His first order was to take part in a (click here) “Thank You Heroes” procession through St. Barnabas Medical Center. Law enforcement and first responders from several neighboring towns participated as doctors, nurses and medical professionals lined the sidewalks and windows in appreciation. It was there that Cardoso was able to personally thank the heroes that took care of him, a day he will never forget. “I remember sitting in my hospital bed while I was admitted. Scared and alone I wondered what it would finally be like to be out of there, healthy and to return to a semi-normal life. The Doctors, Nurses, and Nurse Practitioners took the best care of me. My goal was to heal in time and return to St. Barnabas with EH Vol. EMS to not only thank everyone at the hospital for their hard work but to personally thank those health care heroes who saved my life.”
The next day, feeling healthy and humbly grateful, he and his EHEMS colleagues added a special message to the billboard in the parking lot of the building, which read “Hope is NOT Cancelled,” along with Superintendent of schools Natalie Bartlett’s famous hashtag #WeAreEH, which now, hit home more than ever. One week later, Cardoso was able to return to work, beginning with night shifts for Atlantic Mobile Health with a fresh perspective, and renewed strength, helping those who were also infected with the virus and once again doing what he loves to care for others.
“I am so thankful and blessed to live in a community that cares so deeply for their own. From all of my Brothers and Sisters at EH Vol. EMS who checked in, brought meals to my Brother Knights and St. Rose of Lima Family for all of the Prayers, I am truly thankful for the outpouring of support and love I received. It was a true display of family that we have here in East Hanover,” Cardoso added.

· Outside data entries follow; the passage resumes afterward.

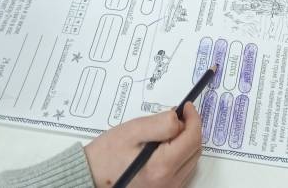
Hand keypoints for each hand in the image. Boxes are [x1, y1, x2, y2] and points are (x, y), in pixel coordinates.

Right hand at [84, 105, 200, 187]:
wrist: (92, 175)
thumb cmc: (108, 154)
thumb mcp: (133, 131)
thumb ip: (160, 124)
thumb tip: (179, 118)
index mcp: (161, 167)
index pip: (192, 138)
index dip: (193, 118)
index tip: (186, 107)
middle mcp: (168, 182)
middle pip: (195, 149)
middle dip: (190, 128)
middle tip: (178, 115)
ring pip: (191, 160)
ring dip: (186, 141)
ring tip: (169, 130)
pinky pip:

“To the Doctors and Nurses at St. Barnabas Medical Center thank you. For the care and support, you gave me. Not only medically but to be in a hospital alone in such a hard time would be impossible without a support system of caring individuals to check in on you”
Later that same week, all of New Jersey, especially East Hanover, watched the #Jersey4Jersey relief concert, where that same message of hope encouraged thousands of viewers. It most definitely is Matt Cardoso’s time.